Sometimes the simplest combinations are the most satisfying and this recipe is one of those little gems I keep coming back to. Creamy goat’s cheese, juicy garlic mushrooms, a bit of peppery rocket – all piled onto crunchy, golden bruschetta. It’s quick to make, looks impressive and works just as well as a starter, a light lunch, brunch or breakfast.

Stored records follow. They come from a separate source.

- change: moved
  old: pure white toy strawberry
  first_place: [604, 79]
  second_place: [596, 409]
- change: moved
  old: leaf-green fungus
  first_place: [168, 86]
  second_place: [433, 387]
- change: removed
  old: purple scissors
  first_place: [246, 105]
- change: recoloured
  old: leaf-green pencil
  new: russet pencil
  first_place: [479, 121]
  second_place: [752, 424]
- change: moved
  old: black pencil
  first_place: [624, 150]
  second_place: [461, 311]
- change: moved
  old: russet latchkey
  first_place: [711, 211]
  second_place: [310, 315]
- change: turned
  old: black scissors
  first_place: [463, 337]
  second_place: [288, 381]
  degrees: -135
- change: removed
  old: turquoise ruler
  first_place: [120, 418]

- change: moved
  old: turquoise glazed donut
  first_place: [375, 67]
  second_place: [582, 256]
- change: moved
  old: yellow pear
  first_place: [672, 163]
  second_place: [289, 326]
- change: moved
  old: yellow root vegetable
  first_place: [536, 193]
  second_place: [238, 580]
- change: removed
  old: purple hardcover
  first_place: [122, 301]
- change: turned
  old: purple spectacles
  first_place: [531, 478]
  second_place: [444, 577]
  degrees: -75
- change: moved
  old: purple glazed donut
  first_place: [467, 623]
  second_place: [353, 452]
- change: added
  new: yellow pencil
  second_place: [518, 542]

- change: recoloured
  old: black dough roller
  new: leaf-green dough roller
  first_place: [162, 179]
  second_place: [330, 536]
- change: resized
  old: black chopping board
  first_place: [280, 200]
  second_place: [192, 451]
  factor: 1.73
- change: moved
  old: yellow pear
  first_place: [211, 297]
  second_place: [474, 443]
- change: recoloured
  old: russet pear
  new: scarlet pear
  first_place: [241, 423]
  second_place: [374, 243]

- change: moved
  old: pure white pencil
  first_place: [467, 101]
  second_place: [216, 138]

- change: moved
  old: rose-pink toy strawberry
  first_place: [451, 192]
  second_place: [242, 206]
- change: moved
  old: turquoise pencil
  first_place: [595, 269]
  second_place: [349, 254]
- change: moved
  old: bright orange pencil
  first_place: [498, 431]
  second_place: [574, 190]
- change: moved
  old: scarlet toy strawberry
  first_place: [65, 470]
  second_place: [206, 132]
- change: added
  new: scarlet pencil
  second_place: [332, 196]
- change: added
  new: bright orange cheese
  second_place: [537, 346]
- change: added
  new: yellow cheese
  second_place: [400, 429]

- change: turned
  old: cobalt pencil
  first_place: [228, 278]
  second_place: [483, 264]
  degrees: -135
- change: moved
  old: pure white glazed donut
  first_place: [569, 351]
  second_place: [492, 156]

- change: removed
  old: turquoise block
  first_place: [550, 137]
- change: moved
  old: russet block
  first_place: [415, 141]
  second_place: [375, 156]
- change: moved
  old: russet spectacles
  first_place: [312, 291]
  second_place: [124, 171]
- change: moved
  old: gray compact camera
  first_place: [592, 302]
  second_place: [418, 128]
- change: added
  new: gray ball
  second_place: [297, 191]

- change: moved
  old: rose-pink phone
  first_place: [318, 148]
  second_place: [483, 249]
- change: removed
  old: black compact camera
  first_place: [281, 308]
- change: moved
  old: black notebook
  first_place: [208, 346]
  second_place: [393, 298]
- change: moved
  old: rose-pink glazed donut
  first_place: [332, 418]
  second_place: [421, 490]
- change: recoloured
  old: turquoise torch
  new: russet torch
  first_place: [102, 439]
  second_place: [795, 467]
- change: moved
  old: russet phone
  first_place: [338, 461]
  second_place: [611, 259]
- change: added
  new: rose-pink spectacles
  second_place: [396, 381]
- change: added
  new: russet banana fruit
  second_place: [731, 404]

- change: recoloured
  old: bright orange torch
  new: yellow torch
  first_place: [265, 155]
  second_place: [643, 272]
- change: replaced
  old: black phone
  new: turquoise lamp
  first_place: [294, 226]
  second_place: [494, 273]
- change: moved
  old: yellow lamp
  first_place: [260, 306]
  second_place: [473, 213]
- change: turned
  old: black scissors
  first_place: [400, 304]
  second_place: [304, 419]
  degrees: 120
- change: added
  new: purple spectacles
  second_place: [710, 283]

Ingredients for 2 generous portions:
- 70g butter
- 4 garlic cloves, crushed
- Large bunch of flat-leaf parsley, chopped
- 4 large Portobello mushrooms, stalks removed
- 4 slices crusty bread
- 2 TBSP olive oil
- 80g goat’s cheese, at room temperature
- Rocket to serve (optional)
- Freshly ground black pepper

Goat’s cheese bruschetta with garlicky herby mushrooms – here we go:
- Preheat your oven to 180°C and pop the mushrooms on a baking tray lined with baking paper, underside up.
- Melt the butter in a small saucepan, add the garlic and parsley and cook for a couple of minutes until everything smells amazing.
- Spoon this mixture over the underside of the mushrooms, then cover with foil and bake for around 20min until softened and cooked through.
- Meanwhile, brush both sides of the bread with olive oil and grill until crisp and golden.
- Spread the warm bruschetta with creamy goat’s cheese, halve the garlicky mushrooms and place two halves on each slice. Drizzle over the cooking juices, crack over some black pepper and serve immediately with a side of rocket.
Original recipe by Marie Claire.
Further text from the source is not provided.